Concrètement, il se pourrait fort bien que cette interdiction constitue une violation des normes européennes des droits de l’homme et en particulier du droit au respect de la vie privée et de l’identité personnelle. En principe, l’Etat devrait s’abstenir de légiférer sur la manière dont les gens s’habillent.

Toutefois, certaines situations exigent que l’on montre son visage à des fins de sécurité ou d’identification nécessaire lorsqu’il en va de l’intérêt supérieur de la collectivité. Nul ne le conteste et aucun incident sérieux n’a été signalé à ce sujet en ce qui concerne les rares femmes qui portent habituellement la burqa ou le niqab.

Une tentative de diversion des problèmes plus profonds

Nous nous indignons, à juste titre, contre les régimes qui imposent le port du voile intégral aux femmes ; cette attitude tyrannique est en effet totalement inacceptable. Mais ce n’est pas en s’en prenant aux femmes et en les sanctionnant qu’on résoudra le problème.

Faire, comme on l’a fait, des pratiques vestimentaires d’un petit nombre de femmes un problème central nécessitant d’urgence débats et initiatives législatives, c’est tristement capituler face aux préjugés des xénophobes. Ce n’est certainement pas en adoptant leur rhétorique et leurs positions qu’on pourra les combattre.

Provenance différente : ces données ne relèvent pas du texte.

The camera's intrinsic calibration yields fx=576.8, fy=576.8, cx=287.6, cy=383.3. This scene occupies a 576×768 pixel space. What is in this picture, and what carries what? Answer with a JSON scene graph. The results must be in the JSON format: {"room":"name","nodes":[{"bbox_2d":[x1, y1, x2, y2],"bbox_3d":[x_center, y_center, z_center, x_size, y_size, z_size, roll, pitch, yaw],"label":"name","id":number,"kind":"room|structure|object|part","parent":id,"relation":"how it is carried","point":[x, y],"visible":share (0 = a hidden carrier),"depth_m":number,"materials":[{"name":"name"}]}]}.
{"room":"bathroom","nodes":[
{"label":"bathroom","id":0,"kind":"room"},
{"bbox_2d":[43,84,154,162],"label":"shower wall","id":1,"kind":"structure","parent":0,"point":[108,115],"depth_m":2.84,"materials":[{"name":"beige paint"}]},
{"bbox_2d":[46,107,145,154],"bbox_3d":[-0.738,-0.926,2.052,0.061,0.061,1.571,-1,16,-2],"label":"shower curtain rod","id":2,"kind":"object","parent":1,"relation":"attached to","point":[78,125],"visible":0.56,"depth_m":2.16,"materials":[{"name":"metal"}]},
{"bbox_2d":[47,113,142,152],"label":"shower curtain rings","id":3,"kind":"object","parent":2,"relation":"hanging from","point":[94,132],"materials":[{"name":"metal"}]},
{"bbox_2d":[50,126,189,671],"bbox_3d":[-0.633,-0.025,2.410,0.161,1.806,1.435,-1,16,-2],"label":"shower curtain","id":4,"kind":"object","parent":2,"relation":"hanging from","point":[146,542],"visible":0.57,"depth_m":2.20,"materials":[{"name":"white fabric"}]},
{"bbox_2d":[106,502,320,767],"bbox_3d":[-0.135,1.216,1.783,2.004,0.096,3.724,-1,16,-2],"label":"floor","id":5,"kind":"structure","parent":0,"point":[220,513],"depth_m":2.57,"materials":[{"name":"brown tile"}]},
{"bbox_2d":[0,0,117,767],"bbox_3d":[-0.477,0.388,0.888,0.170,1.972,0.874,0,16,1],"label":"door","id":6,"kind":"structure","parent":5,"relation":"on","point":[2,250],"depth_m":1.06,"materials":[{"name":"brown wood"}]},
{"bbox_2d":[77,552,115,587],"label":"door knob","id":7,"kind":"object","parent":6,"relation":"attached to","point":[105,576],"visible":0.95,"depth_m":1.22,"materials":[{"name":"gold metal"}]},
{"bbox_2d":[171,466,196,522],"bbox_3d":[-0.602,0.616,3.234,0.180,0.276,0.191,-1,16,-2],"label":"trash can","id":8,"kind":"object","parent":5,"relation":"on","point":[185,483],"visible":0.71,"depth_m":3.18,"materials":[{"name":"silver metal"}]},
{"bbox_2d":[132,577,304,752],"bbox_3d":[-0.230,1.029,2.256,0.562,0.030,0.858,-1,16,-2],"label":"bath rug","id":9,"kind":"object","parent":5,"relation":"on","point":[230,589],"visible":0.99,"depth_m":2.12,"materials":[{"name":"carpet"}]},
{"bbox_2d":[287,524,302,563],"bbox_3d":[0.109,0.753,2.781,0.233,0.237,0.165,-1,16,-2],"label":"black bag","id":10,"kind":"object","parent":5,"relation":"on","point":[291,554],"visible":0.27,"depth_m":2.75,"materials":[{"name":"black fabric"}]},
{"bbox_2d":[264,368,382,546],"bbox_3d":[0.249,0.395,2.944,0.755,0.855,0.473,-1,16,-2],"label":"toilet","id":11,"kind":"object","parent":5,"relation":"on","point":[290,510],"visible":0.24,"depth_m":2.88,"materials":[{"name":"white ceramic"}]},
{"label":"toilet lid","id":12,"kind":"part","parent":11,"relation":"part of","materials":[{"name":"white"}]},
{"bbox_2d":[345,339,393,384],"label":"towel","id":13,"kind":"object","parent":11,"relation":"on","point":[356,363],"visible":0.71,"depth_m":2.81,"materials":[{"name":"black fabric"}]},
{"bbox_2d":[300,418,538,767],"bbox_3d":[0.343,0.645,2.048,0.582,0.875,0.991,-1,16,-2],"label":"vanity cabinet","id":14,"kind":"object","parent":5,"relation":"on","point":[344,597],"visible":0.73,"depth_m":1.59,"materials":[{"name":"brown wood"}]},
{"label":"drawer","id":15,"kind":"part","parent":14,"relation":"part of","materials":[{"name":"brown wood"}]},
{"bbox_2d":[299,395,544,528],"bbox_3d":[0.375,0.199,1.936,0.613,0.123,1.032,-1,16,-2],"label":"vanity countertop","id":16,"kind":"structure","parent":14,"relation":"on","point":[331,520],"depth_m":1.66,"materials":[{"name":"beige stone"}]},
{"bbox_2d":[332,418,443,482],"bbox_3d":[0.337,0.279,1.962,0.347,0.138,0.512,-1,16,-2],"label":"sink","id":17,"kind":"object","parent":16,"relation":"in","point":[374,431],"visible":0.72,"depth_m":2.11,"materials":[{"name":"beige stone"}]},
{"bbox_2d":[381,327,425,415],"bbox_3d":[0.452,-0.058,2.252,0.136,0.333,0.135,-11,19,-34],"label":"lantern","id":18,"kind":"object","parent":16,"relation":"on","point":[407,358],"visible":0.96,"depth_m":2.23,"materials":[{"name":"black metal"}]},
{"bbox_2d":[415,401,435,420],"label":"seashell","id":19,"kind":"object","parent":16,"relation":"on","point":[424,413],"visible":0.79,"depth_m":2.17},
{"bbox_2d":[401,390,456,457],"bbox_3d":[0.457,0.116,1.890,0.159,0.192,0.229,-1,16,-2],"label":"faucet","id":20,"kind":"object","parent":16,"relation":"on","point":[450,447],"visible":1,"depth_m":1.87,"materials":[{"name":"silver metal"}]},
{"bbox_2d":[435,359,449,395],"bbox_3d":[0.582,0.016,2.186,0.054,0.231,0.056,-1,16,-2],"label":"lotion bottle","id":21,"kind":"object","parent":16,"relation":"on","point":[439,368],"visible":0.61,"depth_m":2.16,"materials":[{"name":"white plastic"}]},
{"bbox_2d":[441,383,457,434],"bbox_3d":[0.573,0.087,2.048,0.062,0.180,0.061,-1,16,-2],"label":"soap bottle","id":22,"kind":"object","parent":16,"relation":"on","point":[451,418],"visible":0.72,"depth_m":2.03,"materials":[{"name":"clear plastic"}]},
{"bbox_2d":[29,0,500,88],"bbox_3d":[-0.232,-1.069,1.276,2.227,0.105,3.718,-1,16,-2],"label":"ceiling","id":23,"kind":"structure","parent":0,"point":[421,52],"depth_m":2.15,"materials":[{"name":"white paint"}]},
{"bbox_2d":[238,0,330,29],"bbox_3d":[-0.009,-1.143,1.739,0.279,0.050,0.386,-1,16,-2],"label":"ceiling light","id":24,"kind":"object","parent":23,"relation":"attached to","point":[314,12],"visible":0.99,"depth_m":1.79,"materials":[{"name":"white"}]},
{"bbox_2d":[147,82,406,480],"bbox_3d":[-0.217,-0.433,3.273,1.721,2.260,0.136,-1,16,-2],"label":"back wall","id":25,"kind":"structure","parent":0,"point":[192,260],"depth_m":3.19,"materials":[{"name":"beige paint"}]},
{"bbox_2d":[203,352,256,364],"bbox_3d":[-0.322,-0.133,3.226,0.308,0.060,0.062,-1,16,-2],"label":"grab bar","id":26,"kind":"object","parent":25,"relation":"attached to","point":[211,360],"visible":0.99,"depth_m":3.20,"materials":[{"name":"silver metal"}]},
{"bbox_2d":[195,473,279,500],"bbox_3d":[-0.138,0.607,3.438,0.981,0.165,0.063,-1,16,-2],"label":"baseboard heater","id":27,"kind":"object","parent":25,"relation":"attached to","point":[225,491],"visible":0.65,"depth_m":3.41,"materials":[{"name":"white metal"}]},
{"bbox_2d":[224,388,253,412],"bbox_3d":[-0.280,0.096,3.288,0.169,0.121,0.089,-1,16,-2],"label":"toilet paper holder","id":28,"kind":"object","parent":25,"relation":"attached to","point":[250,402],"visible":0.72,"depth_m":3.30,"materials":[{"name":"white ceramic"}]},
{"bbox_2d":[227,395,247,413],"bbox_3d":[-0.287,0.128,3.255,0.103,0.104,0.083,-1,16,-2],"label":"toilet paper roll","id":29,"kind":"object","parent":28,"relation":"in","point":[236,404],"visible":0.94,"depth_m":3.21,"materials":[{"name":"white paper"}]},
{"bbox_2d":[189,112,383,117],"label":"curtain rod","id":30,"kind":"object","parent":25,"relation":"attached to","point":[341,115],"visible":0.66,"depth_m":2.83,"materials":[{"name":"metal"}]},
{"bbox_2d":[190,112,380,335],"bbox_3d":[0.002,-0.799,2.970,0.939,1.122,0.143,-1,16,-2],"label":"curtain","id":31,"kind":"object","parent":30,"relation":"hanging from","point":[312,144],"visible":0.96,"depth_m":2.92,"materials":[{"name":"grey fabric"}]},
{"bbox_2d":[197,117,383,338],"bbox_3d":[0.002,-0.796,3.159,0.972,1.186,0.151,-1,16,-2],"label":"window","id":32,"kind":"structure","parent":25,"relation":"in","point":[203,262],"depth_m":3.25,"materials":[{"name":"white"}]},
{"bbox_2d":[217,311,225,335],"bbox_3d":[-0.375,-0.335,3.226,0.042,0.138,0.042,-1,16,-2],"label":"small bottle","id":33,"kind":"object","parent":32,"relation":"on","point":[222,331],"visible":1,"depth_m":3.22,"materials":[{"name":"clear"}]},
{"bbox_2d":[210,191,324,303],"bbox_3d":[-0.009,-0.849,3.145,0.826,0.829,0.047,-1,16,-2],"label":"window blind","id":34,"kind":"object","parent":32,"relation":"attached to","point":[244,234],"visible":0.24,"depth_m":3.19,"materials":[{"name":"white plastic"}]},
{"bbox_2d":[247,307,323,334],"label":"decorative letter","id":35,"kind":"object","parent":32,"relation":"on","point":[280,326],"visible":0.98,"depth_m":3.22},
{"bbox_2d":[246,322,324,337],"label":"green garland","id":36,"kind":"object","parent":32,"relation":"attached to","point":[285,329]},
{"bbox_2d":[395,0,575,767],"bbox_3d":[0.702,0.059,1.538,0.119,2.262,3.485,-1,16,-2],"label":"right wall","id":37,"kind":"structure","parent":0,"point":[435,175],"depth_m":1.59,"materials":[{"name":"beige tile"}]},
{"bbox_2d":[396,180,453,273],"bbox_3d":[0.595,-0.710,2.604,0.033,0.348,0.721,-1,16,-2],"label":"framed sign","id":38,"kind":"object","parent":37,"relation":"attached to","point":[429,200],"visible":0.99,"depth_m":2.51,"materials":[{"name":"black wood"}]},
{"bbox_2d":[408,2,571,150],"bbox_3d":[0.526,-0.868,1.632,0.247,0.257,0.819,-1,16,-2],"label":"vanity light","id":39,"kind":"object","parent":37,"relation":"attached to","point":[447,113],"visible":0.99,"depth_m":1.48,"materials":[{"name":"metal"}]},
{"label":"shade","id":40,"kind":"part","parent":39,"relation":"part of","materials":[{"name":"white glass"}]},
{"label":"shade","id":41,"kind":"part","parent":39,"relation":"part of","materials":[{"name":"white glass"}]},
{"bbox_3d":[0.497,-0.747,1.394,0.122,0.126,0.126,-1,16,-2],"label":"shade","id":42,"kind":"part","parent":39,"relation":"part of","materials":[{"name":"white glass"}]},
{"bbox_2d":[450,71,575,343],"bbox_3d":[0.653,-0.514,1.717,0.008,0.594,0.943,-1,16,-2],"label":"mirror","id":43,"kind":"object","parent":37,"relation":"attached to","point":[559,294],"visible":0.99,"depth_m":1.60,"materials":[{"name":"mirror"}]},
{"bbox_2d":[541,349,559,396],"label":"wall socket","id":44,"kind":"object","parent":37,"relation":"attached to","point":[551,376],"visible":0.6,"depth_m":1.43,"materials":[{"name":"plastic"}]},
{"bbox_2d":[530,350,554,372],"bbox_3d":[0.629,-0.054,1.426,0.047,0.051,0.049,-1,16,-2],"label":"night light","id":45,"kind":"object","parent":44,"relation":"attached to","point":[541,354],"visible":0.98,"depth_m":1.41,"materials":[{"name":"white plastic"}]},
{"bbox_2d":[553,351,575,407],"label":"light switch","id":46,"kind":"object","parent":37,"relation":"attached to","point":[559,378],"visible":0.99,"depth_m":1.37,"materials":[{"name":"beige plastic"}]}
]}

Les débats sur la burqa et le niqab ont fait diversion en détournant l’attention des problèmes beaucoup plus profonds que posent les tensions et les fossés entre les cultures. Au lieu d’encourager ce discours malencontreux, les responsables politiques et les gouvernements feraient mieux de lutter plus énergiquement contre les crimes de haine et la discrimination à l’encontre des minorités.